An important point: in this script, you must carefully monitor the creation of variables and memory allocation. If too many variables are created, then at one point, the garbage collector will start, and the process will freeze for a while. Also, if you constantly allocate memory, you get a leak, which even the GC can not cope.

 //    (  ) var dummy = Memory.allocAnsiString("\\\\nothing\\dev\\null"); var message=""; //    CreateFileA.  Hook Interceptor.attach(Module.findExportByName('kernel32.dll','CreateFileA'), {           onEnter: function onEnter(args) {                       //                          message = Memory.readUtf8String(args[0]);                       //    DTM^ (  )                       //      DTM^payloadname^data                       if (message.indexOf('DTM^') != -1) {                  //,  ,  «»                      message = message.split('^');                                  send({name: message[1], data:message[2]});                    }           },           onLeave: function onLeave(retval) {           } }); 

Perhaps at this stage, many will have comments that I will be glad to hear.

Some java

Since the game uses a stripped-down version of Java inside itself, you have to write a little in this great language.

An interesting point: the java compiler in the byte code for the JVM is built right inside the game, just put the java file in the appropriate directory inside the src folder, and when you start the game, a class file will be created.

For the test, I used the City class (it implements the basic functions for managing the city in the game). In the future, I plan to bring the implementation of my pseudo-socket into a separate global class.
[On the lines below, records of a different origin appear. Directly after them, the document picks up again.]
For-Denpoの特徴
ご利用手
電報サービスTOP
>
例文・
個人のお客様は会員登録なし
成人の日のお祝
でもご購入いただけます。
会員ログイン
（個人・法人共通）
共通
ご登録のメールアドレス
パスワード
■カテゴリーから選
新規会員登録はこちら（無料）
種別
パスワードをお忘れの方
While realizes only data transmission outside.

 public class MultiplayerSocket {           int connected = 0; //            File dtm;           public void MultiplayerSocket(){                       dtm = new File();           }           public int send(String type, String msg) {                       // «»    ,                          dtm = new File("&nofolder\\DTM^" + type + "^" + msg);                       dtm.open(File.MODE_READ); //    (         error.log)                       dtm.close(); //. -                           return 0; //                 } } //   MultiplayerSocket MP;          ….           public void enter(GameState prev_state ){                                  //                                  MP = new MultiplayerSocket();                                  ….          }          ….           //                 public void sendPositionDatagram() {                       if (MP) {                                  if (player.car && player.car.chassis) {                                              Vector3 pos = player.car.getPos(); //                                                MP.send("POS", pos.x + ";" + pos.y + ";" + pos.z); //                                   }                       }           }           //     ( 30 fps)           public void frame(){                       sendPositionDatagram();           } 

What's next?

We must learn to transfer data inside the game. Finding the right line in the memory with Frida has not yet succeeded (a la ArtMoney, hands are golden, but they do not grow from there). It will be great if there are people who tell me how. There was an implementation with data exchange via a file (and the game has its own format), it was slow, unstable, lagging. In thoughts, try to send data through the substitution of the return of some function (but ideally you need through memory). Also in terms of integration into the game itself, there is a lot of work. The content of the following articles depends on the progress of the project.